Groupement solidaire et demande personnelle sont compatibles

Amandine Roglin
Amandine Roglin

Les membres d’un groupement solidaire, sont recevables à demander le paiement, pour leur propre compte des seules prestations qu’ils ont effectuées, y compris lorsque le marché ne précise pas la répartition des tâches de ce groupement

Source : Conseil d’Etat 19 mai 2022, n° 45 4637

I –

Le Conseil d’État a complété sa jurisprudence relative aux conséquences contentieuses de la représentation mutuelle des entreprises ayant formé un groupement solidaire pour l’exécution du marché dont elles sont titulaires.

II –

En l’espèce, dans le cadre d’un chantier de construction d’un centre hospitalier, la maîtrise d’œuvre avait été confiée à un groupement solidaire d’entreprises.

L’architecte du groupement, avait réclamé au maître d’ouvrage le règlement de l’une de ses notes d’honoraires.

Confronté au refus du maître d’ouvrage, l’architecte avait porté son litige devant le Tribunal administratif.

III –

En première instance tout comme en appel, sa demande a été rejetée.

La cour administrative d’appel avait jugé qu’il n’était pas recevable à demander le paiement des seules prestations qu’il avait lui-même effectuées puisqu’aucune répartition des tâches n’avait été prévue par le marché entre les membres du groupement solidaire.

IV –

Le Conseil d’État a annulé cet arrêt pour erreur de droit.

Certes, les entreprises ayant formé un groupement solidaire pour l’exécution du marché dont elles sont titulaires sont réputées se représenter mutuellement, dès lors qu’aucune répartition des tâches n’a été faite entre elles par le marché (CE, 11 mai 2011, n° 327452). Chacune d’entre elles peut donc agir en justice pour réclamer au maître de l’ouvrage des sommes dues au groupement (CE, 25 juin 2004, n° 250573) et leurs conclusions doivent, en principe, être regardées comme présentées au nom et pour le compte des membres du groupement et peuvent tendre au paiement du solde global du marché.

Cependant, comme le rappelle le Conseil d’État, cette représentation mutuelle cesse lorsque les membres du groupement, présents à l’instance, formulent des conclusions divergentes (CE, 31 mai 2010, n° 323948).

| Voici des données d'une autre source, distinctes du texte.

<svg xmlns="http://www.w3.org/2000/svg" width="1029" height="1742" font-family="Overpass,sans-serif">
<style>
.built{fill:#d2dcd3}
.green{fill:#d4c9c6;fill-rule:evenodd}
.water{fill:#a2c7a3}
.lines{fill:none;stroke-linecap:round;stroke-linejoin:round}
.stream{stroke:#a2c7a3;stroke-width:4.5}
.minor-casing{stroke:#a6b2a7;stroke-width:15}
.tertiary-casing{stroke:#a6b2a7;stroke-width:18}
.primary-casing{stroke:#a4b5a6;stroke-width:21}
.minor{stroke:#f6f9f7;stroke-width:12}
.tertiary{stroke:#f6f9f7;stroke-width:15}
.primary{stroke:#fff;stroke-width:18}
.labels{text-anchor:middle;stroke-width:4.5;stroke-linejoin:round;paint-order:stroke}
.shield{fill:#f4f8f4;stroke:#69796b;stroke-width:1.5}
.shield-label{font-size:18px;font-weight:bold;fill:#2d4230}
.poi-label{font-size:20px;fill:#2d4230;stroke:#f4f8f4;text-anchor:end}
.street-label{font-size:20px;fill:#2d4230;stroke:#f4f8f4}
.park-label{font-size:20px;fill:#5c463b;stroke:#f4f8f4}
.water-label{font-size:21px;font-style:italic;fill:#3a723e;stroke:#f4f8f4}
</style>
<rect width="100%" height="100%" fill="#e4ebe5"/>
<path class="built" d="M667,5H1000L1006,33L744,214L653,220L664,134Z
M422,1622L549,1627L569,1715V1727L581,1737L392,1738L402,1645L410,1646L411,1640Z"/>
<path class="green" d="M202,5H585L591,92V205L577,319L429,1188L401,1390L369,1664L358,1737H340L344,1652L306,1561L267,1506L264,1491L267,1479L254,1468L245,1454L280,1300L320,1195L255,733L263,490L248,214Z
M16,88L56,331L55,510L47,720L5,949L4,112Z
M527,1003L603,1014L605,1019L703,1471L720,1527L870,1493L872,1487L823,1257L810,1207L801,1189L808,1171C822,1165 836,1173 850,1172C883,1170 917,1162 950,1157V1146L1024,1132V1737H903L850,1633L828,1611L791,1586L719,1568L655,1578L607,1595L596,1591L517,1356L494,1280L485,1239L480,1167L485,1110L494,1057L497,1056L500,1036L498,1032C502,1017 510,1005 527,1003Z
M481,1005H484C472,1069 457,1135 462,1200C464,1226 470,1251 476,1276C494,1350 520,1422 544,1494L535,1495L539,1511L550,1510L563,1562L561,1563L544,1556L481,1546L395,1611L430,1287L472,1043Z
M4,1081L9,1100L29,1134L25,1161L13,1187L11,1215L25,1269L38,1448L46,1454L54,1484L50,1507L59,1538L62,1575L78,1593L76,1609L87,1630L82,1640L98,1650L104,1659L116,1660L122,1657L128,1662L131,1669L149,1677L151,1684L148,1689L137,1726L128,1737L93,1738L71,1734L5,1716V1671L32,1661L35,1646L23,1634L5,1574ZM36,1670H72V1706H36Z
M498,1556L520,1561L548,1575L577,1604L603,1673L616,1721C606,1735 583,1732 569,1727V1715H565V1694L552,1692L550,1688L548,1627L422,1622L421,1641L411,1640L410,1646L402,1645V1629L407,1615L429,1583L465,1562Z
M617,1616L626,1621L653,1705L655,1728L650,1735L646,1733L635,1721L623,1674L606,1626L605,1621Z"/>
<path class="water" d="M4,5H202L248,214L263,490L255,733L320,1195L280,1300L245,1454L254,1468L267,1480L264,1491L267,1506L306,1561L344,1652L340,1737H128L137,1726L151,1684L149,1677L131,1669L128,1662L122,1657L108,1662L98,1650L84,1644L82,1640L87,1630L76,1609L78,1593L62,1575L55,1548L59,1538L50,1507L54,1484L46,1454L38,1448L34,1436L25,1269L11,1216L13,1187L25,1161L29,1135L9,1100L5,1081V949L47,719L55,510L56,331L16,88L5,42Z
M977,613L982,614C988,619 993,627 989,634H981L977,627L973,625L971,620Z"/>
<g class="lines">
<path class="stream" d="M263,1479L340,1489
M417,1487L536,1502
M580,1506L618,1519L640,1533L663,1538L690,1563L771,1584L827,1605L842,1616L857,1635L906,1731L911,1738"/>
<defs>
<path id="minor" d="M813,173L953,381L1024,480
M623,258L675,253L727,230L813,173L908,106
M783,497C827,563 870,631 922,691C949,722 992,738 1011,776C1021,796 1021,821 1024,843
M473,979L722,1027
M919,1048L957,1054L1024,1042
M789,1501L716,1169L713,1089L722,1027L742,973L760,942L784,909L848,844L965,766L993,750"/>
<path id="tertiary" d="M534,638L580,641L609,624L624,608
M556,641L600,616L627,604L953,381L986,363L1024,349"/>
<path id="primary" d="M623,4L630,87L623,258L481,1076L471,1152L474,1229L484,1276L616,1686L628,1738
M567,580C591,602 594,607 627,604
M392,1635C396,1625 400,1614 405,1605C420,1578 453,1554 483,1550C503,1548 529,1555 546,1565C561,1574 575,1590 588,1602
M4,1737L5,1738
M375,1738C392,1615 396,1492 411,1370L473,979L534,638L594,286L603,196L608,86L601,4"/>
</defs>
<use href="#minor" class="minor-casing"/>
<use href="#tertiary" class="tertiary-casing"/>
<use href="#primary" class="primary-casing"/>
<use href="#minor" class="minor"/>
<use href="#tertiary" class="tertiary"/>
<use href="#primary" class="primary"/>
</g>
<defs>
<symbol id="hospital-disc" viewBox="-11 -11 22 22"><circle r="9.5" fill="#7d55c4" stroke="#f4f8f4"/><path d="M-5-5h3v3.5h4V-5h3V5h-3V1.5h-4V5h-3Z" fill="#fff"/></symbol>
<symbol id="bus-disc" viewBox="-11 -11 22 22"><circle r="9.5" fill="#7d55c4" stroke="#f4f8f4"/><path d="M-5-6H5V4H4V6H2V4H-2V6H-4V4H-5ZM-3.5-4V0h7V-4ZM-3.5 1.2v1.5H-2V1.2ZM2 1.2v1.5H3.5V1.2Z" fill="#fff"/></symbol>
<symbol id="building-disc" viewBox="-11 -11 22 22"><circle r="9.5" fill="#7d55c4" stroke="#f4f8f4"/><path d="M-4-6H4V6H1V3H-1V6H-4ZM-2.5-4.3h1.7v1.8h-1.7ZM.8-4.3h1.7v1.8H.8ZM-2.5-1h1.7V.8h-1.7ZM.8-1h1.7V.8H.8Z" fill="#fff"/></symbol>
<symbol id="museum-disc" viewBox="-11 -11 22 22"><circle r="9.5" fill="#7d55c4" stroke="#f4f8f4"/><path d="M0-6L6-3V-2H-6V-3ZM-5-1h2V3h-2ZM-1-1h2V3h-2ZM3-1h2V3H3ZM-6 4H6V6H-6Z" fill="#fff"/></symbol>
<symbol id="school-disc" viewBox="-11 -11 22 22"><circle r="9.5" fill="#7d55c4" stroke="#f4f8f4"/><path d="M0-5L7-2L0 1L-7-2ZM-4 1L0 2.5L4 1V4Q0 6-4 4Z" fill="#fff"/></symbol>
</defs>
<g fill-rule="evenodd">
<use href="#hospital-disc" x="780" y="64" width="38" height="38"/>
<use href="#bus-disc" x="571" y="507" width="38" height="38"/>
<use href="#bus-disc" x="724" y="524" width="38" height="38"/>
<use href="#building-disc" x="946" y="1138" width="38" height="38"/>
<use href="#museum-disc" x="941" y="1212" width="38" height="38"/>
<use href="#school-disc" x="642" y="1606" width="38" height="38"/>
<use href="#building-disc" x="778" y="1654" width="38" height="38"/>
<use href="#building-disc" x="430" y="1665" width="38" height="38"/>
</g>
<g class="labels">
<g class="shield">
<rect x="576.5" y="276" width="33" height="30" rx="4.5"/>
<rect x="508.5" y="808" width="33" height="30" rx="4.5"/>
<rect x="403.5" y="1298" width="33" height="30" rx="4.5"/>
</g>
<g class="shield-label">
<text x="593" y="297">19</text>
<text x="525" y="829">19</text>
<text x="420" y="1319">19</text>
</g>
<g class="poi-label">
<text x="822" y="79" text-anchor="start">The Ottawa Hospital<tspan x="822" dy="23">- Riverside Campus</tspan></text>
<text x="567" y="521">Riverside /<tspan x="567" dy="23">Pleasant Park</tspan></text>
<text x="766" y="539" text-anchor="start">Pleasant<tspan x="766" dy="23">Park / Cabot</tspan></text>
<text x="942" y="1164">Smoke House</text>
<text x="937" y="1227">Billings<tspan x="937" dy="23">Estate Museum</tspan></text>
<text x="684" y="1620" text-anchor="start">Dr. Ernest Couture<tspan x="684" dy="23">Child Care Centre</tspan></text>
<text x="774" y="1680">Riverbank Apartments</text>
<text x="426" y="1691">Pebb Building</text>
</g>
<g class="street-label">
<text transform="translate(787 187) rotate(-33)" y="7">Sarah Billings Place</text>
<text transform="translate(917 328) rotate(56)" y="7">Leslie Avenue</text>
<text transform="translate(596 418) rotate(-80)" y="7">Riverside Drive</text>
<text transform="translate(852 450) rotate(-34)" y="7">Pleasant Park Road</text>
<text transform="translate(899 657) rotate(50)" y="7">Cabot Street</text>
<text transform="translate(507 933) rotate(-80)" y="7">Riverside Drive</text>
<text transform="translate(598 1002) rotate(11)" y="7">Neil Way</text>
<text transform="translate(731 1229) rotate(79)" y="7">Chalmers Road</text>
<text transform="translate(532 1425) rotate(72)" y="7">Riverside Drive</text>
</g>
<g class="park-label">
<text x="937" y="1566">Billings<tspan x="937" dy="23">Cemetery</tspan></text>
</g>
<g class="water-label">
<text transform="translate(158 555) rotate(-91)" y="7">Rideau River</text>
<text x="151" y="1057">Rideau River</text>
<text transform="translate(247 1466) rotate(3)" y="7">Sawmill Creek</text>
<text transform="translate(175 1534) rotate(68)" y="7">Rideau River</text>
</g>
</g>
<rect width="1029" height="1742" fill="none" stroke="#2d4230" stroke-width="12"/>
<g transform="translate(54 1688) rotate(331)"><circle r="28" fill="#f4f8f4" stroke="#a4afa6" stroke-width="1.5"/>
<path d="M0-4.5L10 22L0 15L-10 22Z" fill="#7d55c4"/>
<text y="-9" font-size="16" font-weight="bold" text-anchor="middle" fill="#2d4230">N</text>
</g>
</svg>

Il ajoute que le membre d’un groupement solidaire, qu’il soit ou non le mandataire, est recevable à demander le paiement, pour son propre compte des seules prestations qu’il a effectuées, y compris lorsque le marché ne précise pas la répartition des tâches de ce groupement.

L’architecte était donc fondé dans sa demande.

V –

La solution adoptée antérieurement par une cour administrative d’appel qui avait affirmé que le membre d’un groupement solidaire ne pouvait demander la condamnation du maître de l’ouvrage à payer le solde des travaux qu’il a effectués à titre personnel si l’acte d’engagement ne répartissait pas les paiements (CAA Nantes, 4e ch., 14 nov. 2014, n° 13NT01018), est donc remise en cause.

Le Conseil d’État précise, par ailleurs, les conséquences d’une telle solution pour le maître de l’ouvrage : dès lors qu’il a acquitté les sommes correspondant à ces prestations ou est condamné par le juge du contrat à les verser, il est libéré de sa dette à concurrence du montant des sommes correspondantes à l’égard de l’ensemble des membres du groupement.